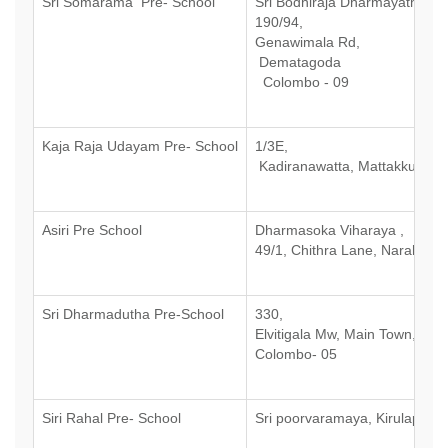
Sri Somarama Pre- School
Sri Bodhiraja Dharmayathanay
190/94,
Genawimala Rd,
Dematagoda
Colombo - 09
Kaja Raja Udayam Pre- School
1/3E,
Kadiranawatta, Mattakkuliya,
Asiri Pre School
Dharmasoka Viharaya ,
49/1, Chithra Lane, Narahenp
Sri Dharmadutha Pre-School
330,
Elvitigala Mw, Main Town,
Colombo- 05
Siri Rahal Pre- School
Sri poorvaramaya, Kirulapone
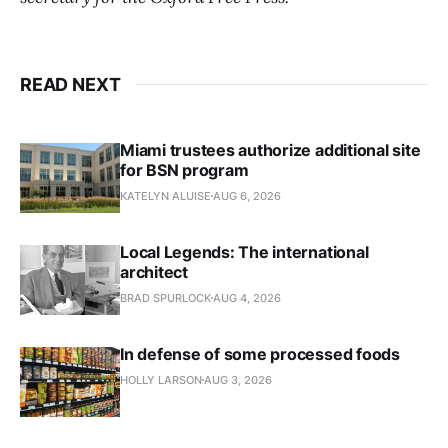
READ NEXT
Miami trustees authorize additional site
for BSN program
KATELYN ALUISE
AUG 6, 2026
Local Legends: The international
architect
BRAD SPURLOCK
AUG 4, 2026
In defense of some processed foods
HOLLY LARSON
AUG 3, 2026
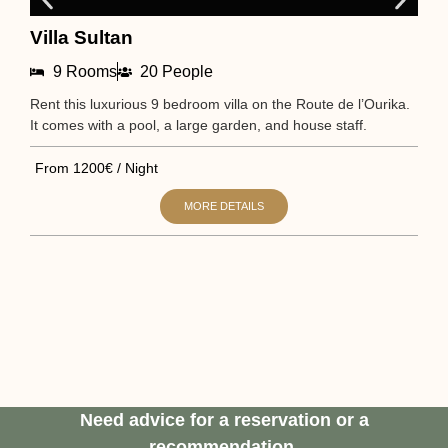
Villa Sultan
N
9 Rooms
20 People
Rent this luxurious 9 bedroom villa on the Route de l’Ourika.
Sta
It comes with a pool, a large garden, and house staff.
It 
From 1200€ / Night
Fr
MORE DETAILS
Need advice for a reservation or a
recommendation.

....

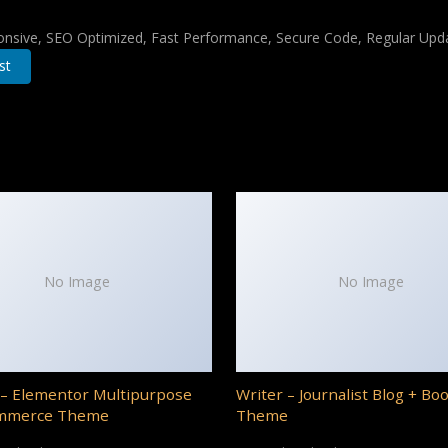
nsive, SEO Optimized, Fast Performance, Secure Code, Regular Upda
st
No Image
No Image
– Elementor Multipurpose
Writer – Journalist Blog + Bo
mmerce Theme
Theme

....

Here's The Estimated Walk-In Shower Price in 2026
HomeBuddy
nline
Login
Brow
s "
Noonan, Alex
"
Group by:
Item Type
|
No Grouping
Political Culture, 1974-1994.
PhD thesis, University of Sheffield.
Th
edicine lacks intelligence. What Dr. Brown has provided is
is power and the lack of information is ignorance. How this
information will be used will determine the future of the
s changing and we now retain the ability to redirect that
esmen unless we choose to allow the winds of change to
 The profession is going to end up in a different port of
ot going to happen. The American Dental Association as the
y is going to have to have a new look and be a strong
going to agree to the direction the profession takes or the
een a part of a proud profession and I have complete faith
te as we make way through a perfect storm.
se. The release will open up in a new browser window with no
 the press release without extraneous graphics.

....

- Directions for this task: Here the job is to set down exactly the lines of the material above that fall between the one with "Sri Somarama Pre- School" and the one with "Siri Rahal Pre- School", inclusive, and nothing beyond them.

- Task result:
Sri Somarama Pre- School
Sri Bodhiraja Dharmayathanay
190/94,
Genawimala Rd,
Dematagoda
Colombo - 09
Kaja Raja Udayam Pre- School
1/3E,
Kadiranawatta, Mattakkuliya,
Asiri Pre School
Dharmasoka Viharaya ,
49/1, Chithra Lane, Narahenp
Sri Dharmadutha Pre-School
330,
Elvitigala Mw, Main Town,
Colombo- 05
Siri Rahal Pre- School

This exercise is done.